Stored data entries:

-=-=-=-=-

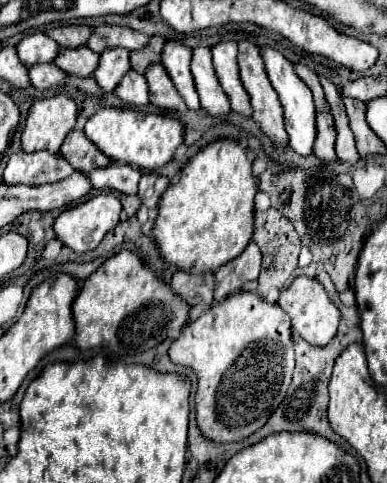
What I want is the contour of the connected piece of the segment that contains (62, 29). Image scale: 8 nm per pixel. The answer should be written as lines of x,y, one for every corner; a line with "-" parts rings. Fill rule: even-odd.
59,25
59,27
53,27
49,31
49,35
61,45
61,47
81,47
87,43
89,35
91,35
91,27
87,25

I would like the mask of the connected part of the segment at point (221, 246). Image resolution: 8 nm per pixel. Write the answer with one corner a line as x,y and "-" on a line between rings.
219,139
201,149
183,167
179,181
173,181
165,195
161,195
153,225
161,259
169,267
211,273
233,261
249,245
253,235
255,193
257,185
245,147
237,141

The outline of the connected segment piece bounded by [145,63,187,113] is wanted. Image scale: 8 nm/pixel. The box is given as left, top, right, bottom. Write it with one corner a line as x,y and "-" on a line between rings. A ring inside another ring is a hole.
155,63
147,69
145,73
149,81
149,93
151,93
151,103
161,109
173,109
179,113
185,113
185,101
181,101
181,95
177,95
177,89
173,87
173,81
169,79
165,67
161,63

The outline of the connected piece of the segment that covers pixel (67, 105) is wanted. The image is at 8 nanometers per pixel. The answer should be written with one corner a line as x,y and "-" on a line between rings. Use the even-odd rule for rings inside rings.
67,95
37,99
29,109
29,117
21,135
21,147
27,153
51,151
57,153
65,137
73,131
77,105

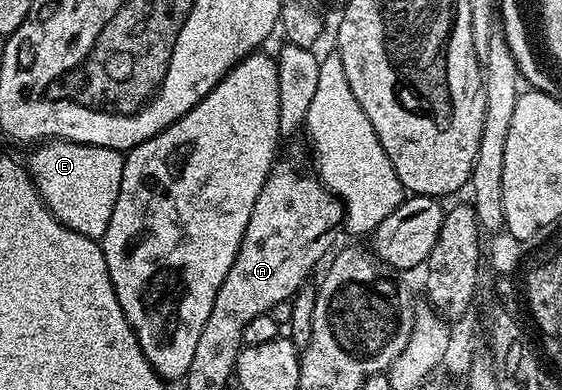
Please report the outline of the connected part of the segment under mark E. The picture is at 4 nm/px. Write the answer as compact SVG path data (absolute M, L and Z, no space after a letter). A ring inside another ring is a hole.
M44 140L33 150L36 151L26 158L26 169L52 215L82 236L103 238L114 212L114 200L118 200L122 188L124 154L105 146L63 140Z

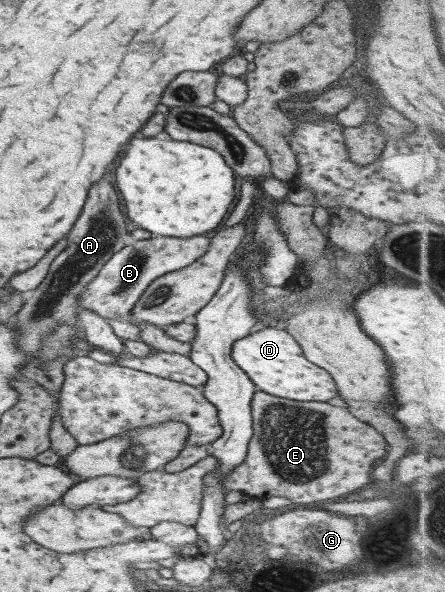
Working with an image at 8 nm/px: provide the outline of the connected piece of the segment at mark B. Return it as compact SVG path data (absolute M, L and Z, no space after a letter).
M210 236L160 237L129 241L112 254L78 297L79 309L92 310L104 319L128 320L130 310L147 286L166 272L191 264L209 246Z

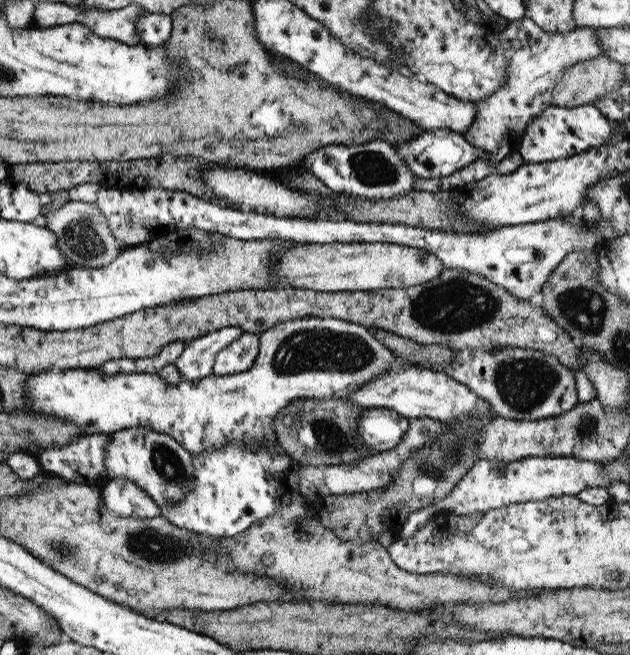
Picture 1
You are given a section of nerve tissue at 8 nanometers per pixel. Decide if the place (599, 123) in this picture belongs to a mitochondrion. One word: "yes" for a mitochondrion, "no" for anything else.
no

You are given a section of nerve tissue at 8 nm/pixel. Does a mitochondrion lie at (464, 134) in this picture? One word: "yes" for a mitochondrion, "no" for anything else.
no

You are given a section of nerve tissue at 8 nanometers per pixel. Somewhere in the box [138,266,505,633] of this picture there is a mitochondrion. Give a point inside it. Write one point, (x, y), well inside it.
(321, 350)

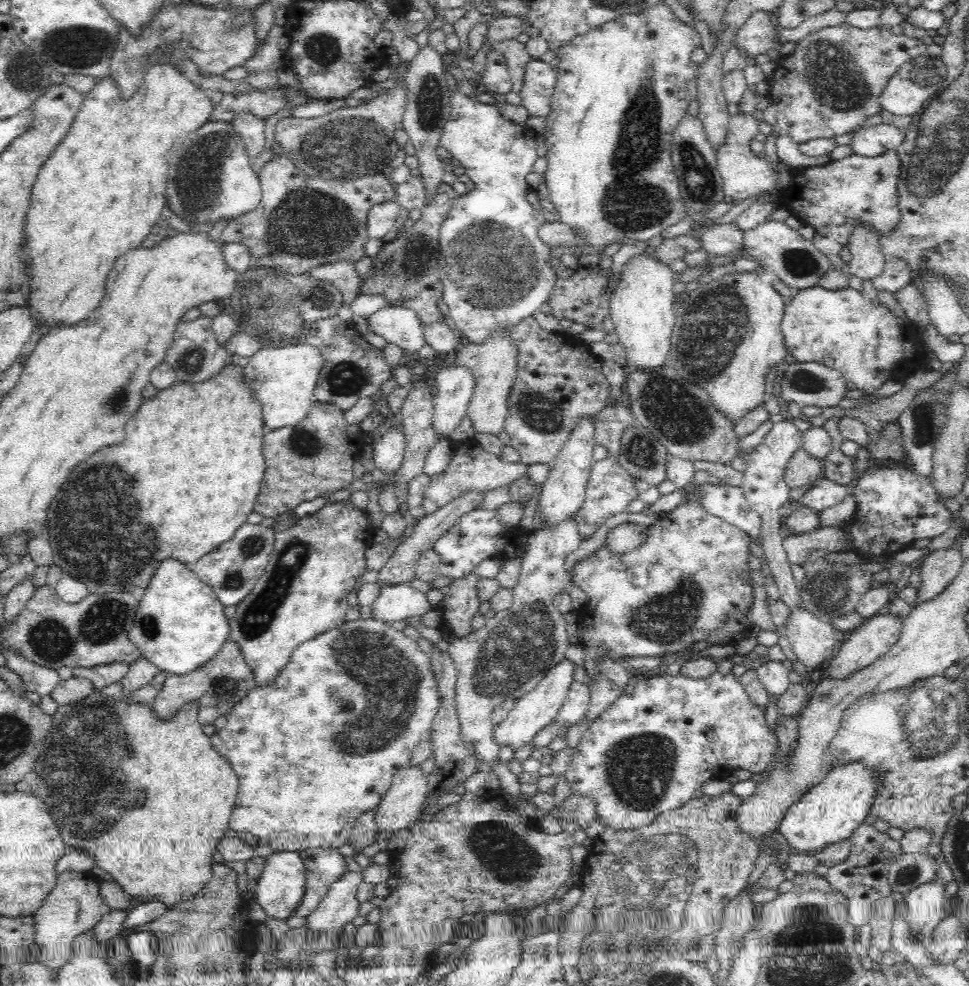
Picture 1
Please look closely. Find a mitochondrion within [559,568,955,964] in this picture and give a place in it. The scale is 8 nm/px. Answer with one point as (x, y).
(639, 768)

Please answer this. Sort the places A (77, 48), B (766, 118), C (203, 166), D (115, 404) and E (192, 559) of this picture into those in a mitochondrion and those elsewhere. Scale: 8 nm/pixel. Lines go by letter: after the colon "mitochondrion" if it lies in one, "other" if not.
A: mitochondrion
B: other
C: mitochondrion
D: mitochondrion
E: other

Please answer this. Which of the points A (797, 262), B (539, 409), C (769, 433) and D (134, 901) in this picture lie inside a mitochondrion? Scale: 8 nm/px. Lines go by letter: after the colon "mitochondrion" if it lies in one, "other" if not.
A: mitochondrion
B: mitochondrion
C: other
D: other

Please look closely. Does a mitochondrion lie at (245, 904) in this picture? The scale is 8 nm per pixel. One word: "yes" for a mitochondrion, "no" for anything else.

-=-=-=-=-

Your answer should be every line above, written out exactly, with no pictures.

Result for this task:
What I want is the contour of the connected piece of the segment that contains (62, 29). Image scale: 8 nm per pixel. The answer should be written as lines of x,y, one for every corner; a line with "-" parts rings. Fill rule: even-odd.
59,25
59,27
53,27
49,31
49,35
61,45
61,47
81,47
87,43
89,35
91,35
91,27
87,25

I would like the mask of the connected part of the segment at point (221, 246). Image resolution: 8 nm per pixel. Write the answer with one corner a line as x,y and "-" on a line between rings.
219,139
201,149
183,167
179,181
173,181
165,195
161,195
153,225
161,259
169,267
211,273
233,261
249,245
253,235
255,193
257,185
245,147
237,141

The outline of the connected segment piece bounded by [145,63,187,113] is wanted. Image scale: 8 nm/pixel. The box is given as left, top, right, bottom. Write it with one corner a line as x,y and "-" on a line between rings. A ring inside another ring is a hole.
155,63
147,69
145,73
149,81
149,93
151,93
151,103
161,109
173,109
179,113
185,113
185,101
181,101
181,95
177,95
177,89
173,87
173,81
169,79
165,67
161,63

The outline of the connected piece of the segment that covers pixel (67, 105) is wanted. The image is at 8 nanometers per pixel. The answer should be written with one corner a line as x,y and "-" on a line between rings. Use the even-odd rule for rings inside rings.
67,95
37,99
29,109
29,117
21,135
21,147
27,153
51,151
57,153
65,137
73,131
77,105

Please report the outline of the connected part of the segment under mark E. The picture is at 4 nm/px. Write the answer as compact SVG path data (absolute M, L and Z, no space after a letter). A ring inside another ring is a hole.
M44 140L33 150L36 151L26 158L26 169L52 215L82 236L103 238L114 212L114 200L118 200L122 188L124 154L105 146L63 140Z

Working with an image at 8 nm/px: provide the outline of the connected piece of the segment at mark B. Return it as compact SVG path data (absolute M, L and Z, no space after a letter).
M210 236L160 237L129 241L112 254L78 297L79 309L92 310L104 319L128 320L130 310L147 286L166 272L191 264L209 246Z

Picture 1
You are given a section of nerve tissue at 8 nanometers per pixel. Decide if the place (599, 123) in this picture belongs to a mitochondrion. One word: "yes" for a mitochondrion, "no" for anything else.
no

You are given a section of nerve tissue at 8 nm/pixel. Does a mitochondrion lie at (464, 134) in this picture? One word: "yes" for a mitochondrion, "no" for anything else.
no

You are given a section of nerve tissue at 8 nanometers per pixel. Somewhere in the box [138,266,505,633] of this picture there is a mitochondrion. Give a point inside it. Write one point, (x, y), well inside it.
(321, 350)

Picture 1
Please look closely. Find a mitochondrion within [559,568,955,964] in this picture and give a place in it. The scale is 8 nm/px. Answer with one point as (x, y).
(639, 768)

Please answer this. Sort the places A (77, 48), B (766, 118), C (203, 166), D (115, 404) and E (192, 559) of this picture into those in a mitochondrion and those elsewhere. Scale: 8 nm/pixel. Lines go by letter: after the colon "mitochondrion" if it lies in one, "other" if not.
A: mitochondrion
B: other
C: mitochondrion
D: mitochondrion
E: other

Please answer this. Which of the points A (797, 262), B (539, 409), C (769, 433) and D (134, 901) in this picture lie inside a mitochondrion? Scale: 8 nm/px. Lines go by letter: after the colon "mitochondrion" if it lies in one, "other" if not.
A: mitochondrion
B: mitochondrion
C: other
D: other

Please look closely. Does a mitochondrion lie at (245, 904) in this picture? The scale is 8 nm per pixel. One word: "yes" for a mitochondrion, "no" for anything else.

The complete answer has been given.